Les économies extractives au bas de cette chaîne trouvent qu’il est presque impossible d’échapper à leur position. À la base, l’exportation de matières premières ajoute moins de valeur économique à un pays que la transformation, la fabrication ou la revente de ces matières. Selon une étude, le pays moyen du Sud global doit exporter un bien dont la création a nécessité 13 unités de main-d’œuvre afin de se permettre une importation qui ne nécessite qu’une unité de travail du Nord global. En d’autres termes, il est économiquement inévitable que les pays qui vendent des ressources s’appauvrissent relativement à mesure que les pays qui utilisent ces ressources s’enrichissent relativement.
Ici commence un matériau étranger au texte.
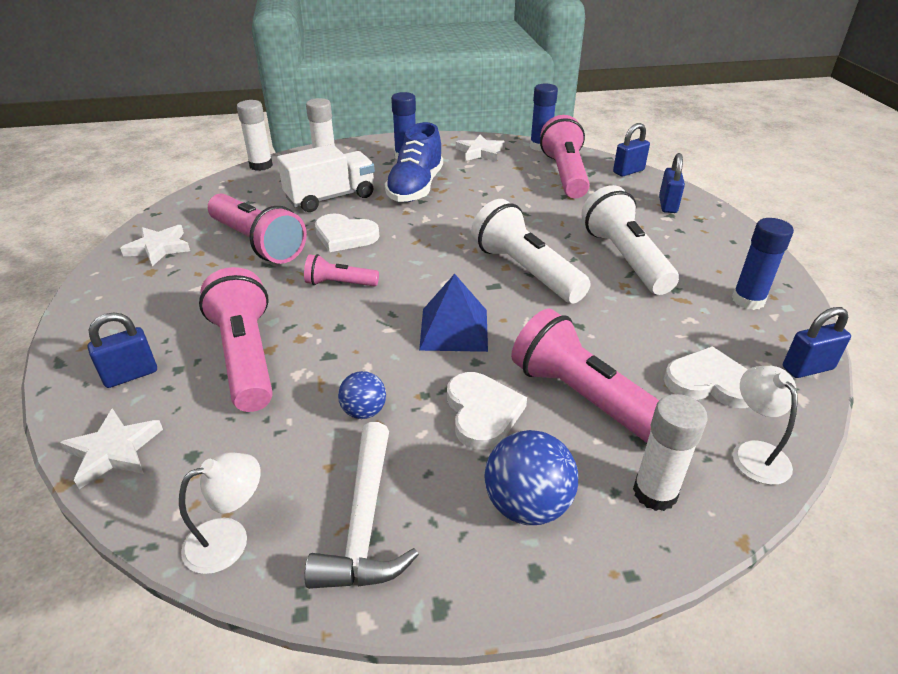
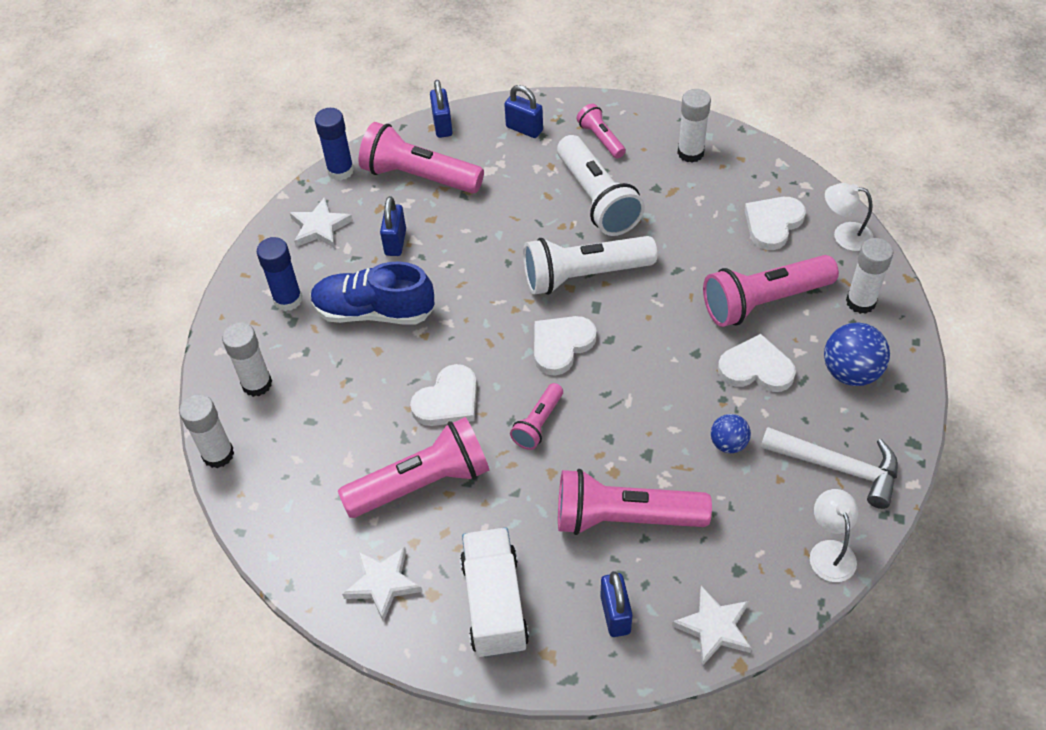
camera: 65 degrees left, 15 degrees up
(330, 198) = (352, 396): white truck -> white truck (495, 604)
(415, 188) = (374, 312): blue shoe -> blue shoe turned 150 degrees clockwise
(435, 276) = (561, 345): none -> white heart
(454, 329) = (648, 355): blue pyramid -> none
(624, 258) = (597, 199): white flashlight -> white flashlight turned 120 degrees counterclockwise
(702, 244) = (601, 139): none -> pink flashlight
(748, 300) = (690, 153): blue glue stick -> white glue stick
(807, 368) = (778, 164): blue padlock -> blue padlock (395, 242)

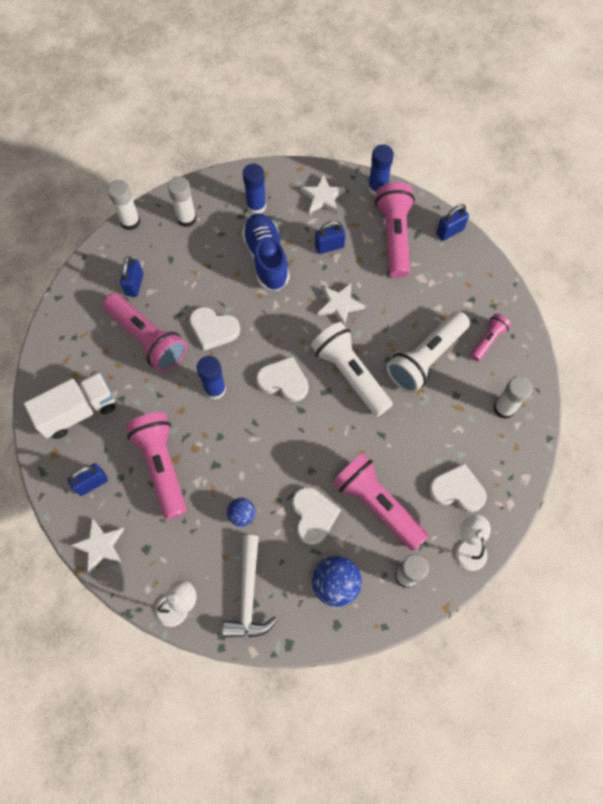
camera: 65 degrees right, 15 degrees up
(382, 583) = (73, 345): white star -> white star (340, 305)
(524, 129) = (472, 285): blue padlock -> blue padlock (134, 284)
(538, 424) = (215, 389): pink flashlight -> blue glue stick

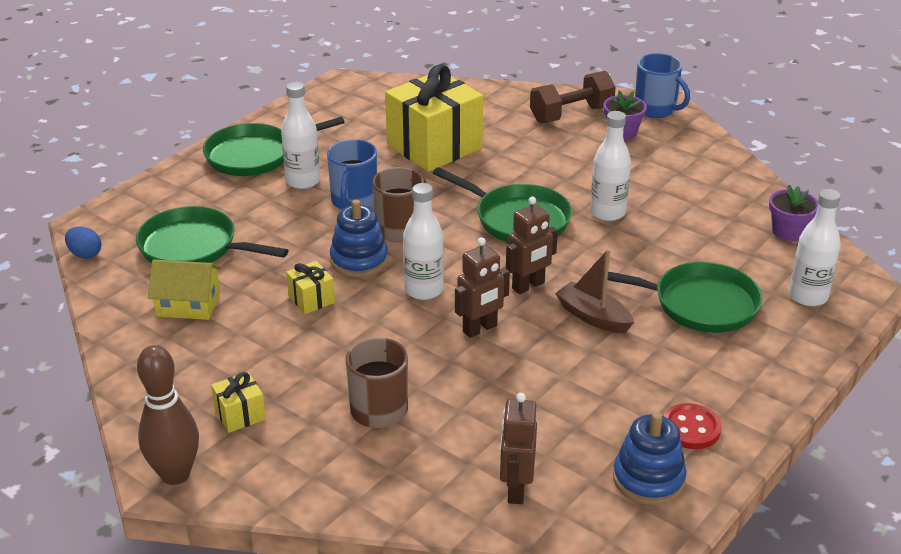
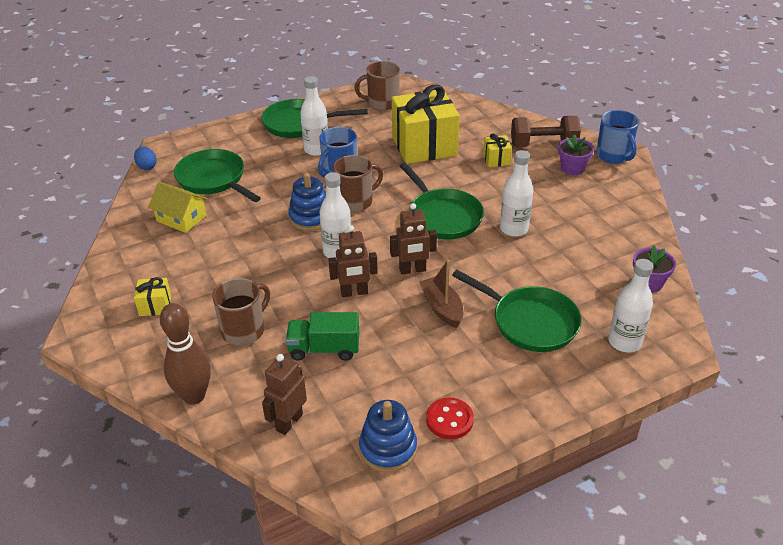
camera: 25 degrees right, 5 degrees up
(175, 474) = (87, 334): brown bowling pin -> brown bowling pin (194, 396)
(311, 299) = (259, 237): yellow gift -> yellow gift (496, 159)
(343, 108) = (382, 103): none -> brown mug
(494, 399) = (324, 349): none -> green truck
La vulnérabilité disproportionnée des pays pauvres aux aléas naturels est le résultat direct de ces dynamiques historiques, politiques et économiques. Des exemples spécifiques de ce jeu abondent en Afrique, mais aussi au-delà. Prenez les travailleurs des plantations de thé des Highlands au Sri Lanka. Ils produisent une culture introduite par les impérialistes britanniques et sont encore, dans de nombreux cas, employés par des entreprises britanniques. Ces milliers de travailleurs cultivent une plante qui a refaçonné le paysage et qui alimente une industrie qui vaut plus 200 milliards de dollars. Pourtant, leur place dans l’usine mondiale signifie qu’ils gagnent à peine quelques dollars par jour et vivent avec la menace omniprésente de glissements de terrain meurtriers. Ces catastrophes sont devenues 25 fois plus courant depuis 1990, résultat non seulement du changement climatique, mais aussi des inégalités mondiales passées et présentes qui incitent les cueilleurs de thé à travailler dans des zones à haut risque sans jamais fournir les fonds nécessaires pour les protéger.

Du point de vue du monde riche, les sites de production à l’étranger restent une « terra nullius » : une terre vide dans laquelle les entreprises peuvent opérer à leur guise. La gouvernance locale n’a pas la capacité de repousser, en grande partie en raison de sa position défavorable au sein de ce système mondial. Pendant ce temps, les gouvernements nationaux des pays du Sud hésitent à affronter des entreprises dont ils dépendent fortement. L’économie historiquement enracinée – et la répartition mondiale de la vulnérabilité environnementale – ne peut être bouleversée par le Sud seul.

Ce que tout cela montre, c’est que si deux siècles d’émissions de carbone ont pu augmenter le risque de catastrophes naturelles, cinq siècles de domination façonnent le contexte qu’elles rencontrent. Les habitants des pays du Sud ne sont pas disproportionnellement vulnérables au changement climatique, mais ils sont disproportionnellement vulnérables aux inégalités créées par notre économie mondiale. Pour réitérer : il n’y a pas de catastrophe naturelle parce que les catastrophes ne sont pas naturelles en premier lieu. En tant que tel, s’attaquer au changement climatique sans aborder la politique, l’économie et le pouvoir n’est que du jardinage.